Assignment:
Pictures do not belong in the copy; restate the records below word for word.

[Saved data entries]
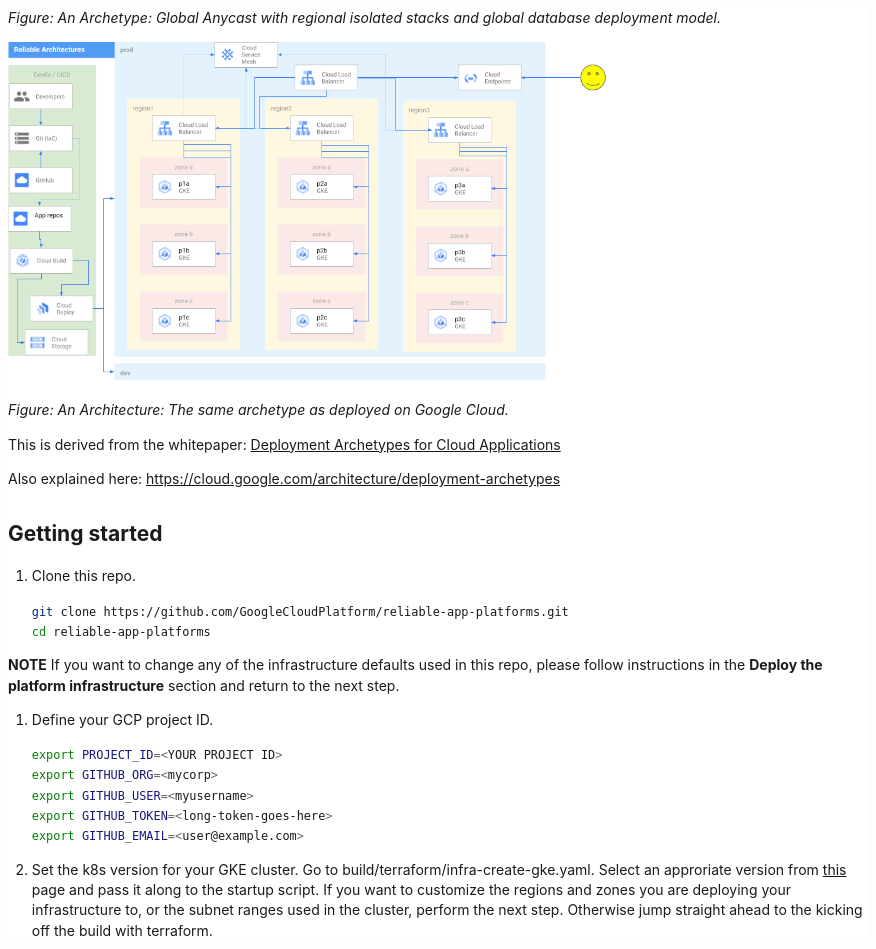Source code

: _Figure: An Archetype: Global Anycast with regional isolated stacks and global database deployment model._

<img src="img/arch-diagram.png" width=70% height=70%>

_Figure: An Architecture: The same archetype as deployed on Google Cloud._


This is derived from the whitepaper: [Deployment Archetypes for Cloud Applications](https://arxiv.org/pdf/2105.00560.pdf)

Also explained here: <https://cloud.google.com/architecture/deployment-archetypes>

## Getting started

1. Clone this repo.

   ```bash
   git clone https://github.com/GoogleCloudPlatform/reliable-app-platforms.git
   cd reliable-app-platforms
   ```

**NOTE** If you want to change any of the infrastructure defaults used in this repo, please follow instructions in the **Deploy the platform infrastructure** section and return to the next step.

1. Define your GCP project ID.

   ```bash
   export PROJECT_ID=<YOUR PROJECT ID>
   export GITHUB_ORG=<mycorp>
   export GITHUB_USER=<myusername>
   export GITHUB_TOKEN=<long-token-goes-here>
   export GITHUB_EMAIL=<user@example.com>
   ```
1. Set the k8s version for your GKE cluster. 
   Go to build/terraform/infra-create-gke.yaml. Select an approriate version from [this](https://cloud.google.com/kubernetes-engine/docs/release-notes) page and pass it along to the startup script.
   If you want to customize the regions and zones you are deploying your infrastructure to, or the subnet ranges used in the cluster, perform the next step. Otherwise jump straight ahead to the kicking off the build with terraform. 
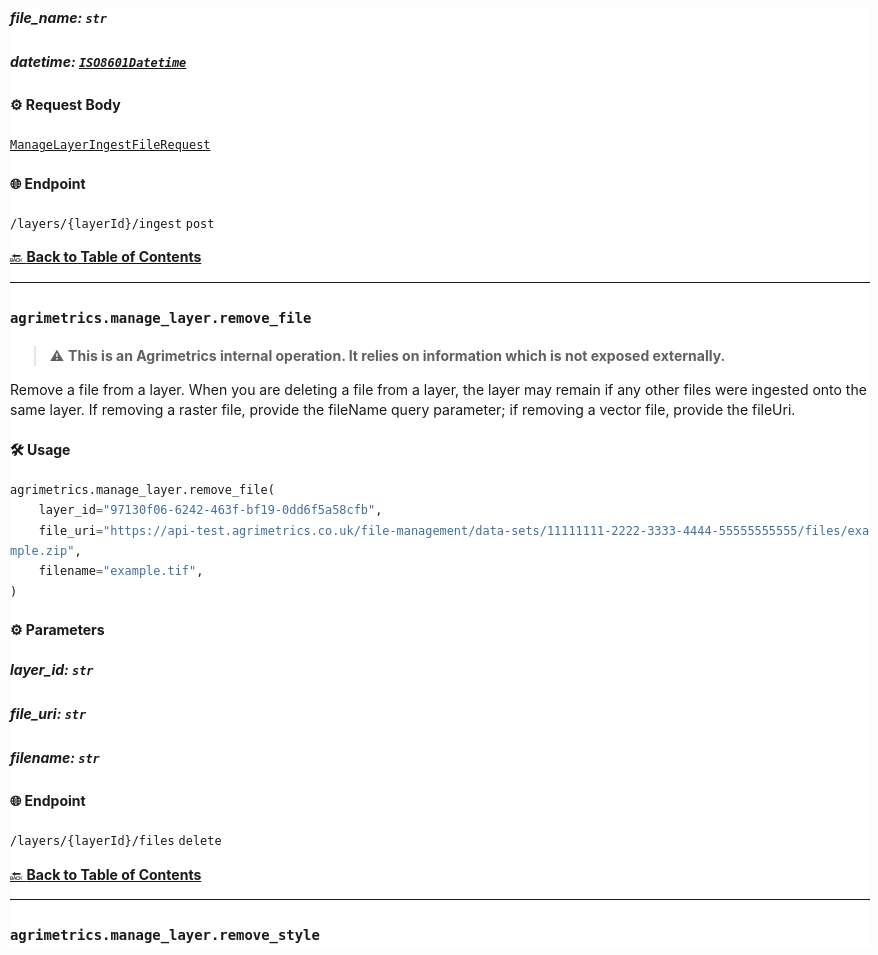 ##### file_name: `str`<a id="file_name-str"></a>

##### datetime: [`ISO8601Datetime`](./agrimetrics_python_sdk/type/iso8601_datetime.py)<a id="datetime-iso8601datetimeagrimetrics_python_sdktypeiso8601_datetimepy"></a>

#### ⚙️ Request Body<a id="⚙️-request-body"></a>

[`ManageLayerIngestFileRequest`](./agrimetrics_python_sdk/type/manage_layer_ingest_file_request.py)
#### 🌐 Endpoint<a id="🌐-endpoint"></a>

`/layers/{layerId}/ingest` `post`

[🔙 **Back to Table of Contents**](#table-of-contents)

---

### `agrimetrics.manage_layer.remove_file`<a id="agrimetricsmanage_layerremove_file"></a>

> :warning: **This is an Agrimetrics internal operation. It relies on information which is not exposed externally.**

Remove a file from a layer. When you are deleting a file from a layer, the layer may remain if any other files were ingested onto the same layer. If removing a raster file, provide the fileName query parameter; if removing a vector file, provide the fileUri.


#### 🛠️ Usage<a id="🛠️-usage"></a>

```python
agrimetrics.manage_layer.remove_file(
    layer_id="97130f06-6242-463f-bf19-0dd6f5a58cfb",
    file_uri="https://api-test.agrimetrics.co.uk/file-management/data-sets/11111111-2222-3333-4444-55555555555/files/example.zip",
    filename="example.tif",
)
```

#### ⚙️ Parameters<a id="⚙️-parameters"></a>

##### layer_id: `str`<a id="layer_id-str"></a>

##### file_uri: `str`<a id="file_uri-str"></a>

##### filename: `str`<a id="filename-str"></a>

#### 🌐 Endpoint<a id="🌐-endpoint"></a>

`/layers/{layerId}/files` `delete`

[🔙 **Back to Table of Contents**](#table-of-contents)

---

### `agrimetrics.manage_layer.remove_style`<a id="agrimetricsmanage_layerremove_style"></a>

Solution:
Source code

: _Figure: An Archetype: Global Anycast with regional isolated stacks and global database deployment model._

<img src="img/arch-diagram.png" width=70% height=70%>

_Figure: An Architecture: The same archetype as deployed on Google Cloud._


This is derived from the whitepaper: [Deployment Archetypes for Cloud Applications](https://arxiv.org/pdf/2105.00560.pdf)

Also explained here: <https://cloud.google.com/architecture/deployment-archetypes>

## Getting started

1. Clone this repo.

   ```bash
   git clone https://github.com/GoogleCloudPlatform/reliable-app-platforms.git
   cd reliable-app-platforms
   ```

**NOTE** If you want to change any of the infrastructure defaults used in this repo, please follow instructions in the **Deploy the platform infrastructure** section and return to the next step.

1. Define your GCP project ID.

   ```bash
   export PROJECT_ID=<YOUR PROJECT ID>
   export GITHUB_ORG=<mycorp>
   export GITHUB_USER=<myusername>
   export GITHUB_TOKEN=<long-token-goes-here>
   export GITHUB_EMAIL=<user@example.com>
   ```
1. Set the k8s version for your GKE cluster. 
   Go to build/terraform/infra-create-gke.yaml. Select an approriate version from [this](https://cloud.google.com/kubernetes-engine/docs/release-notes) page and pass it along to the startup script.
   If you want to customize the regions and zones you are deploying your infrastructure to, or the subnet ranges used in the cluster, perform the next step. Otherwise jump straight ahead to the kicking off the build with terraform. 
 ##### file_name: `str`<a id="file_name-str"></a>

##### datetime: [`ISO8601Datetime`](./agrimetrics_python_sdk/type/iso8601_datetime.py)<a id="datetime-iso8601datetimeagrimetrics_python_sdktypeiso8601_datetimepy"></a>

#### ⚙️ Request Body<a id="⚙️-request-body"></a>

[`ManageLayerIngestFileRequest`](./agrimetrics_python_sdk/type/manage_layer_ingest_file_request.py)
#### 🌐 Endpoint<a id="🌐-endpoint"></a>

`/layers/{layerId}/ingest` `post`

[🔙 **Back to Table of Contents**](#table-of-contents)

---

### `agrimetrics.manage_layer.remove_file`<a id="agrimetricsmanage_layerremove_file"></a>

> :warning: **This is an Agrimetrics internal operation. It relies on information which is not exposed externally.**

Remove a file from a layer. When you are deleting a file from a layer, the layer may remain if any other files were ingested onto the same layer. If removing a raster file, provide the fileName query parameter; if removing a vector file, provide the fileUri.


#### 🛠️ Usage<a id="🛠️-usage"></a>

```python
agrimetrics.manage_layer.remove_file(
    layer_id="97130f06-6242-463f-bf19-0dd6f5a58cfb",
    file_uri="https://api-test.agrimetrics.co.uk/file-management/data-sets/11111111-2222-3333-4444-55555555555/files/example.zip",
    filename="example.tif",
)
```

#### ⚙️ Parameters<a id="⚙️-parameters"></a>

##### layer_id: `str`<a id="layer_id-str"></a>

##### file_uri: `str`<a id="file_uri-str"></a>

##### filename: `str`<a id="filename-str"></a>

#### 🌐 Endpoint<a id="🌐-endpoint"></a>

`/layers/{layerId}/files` `delete`

[🔙 **Back to Table of Contents**](#table-of-contents)

---

### `agrimetrics.manage_layer.remove_style`<a id="agrimetricsmanage_layerremove_style"></a>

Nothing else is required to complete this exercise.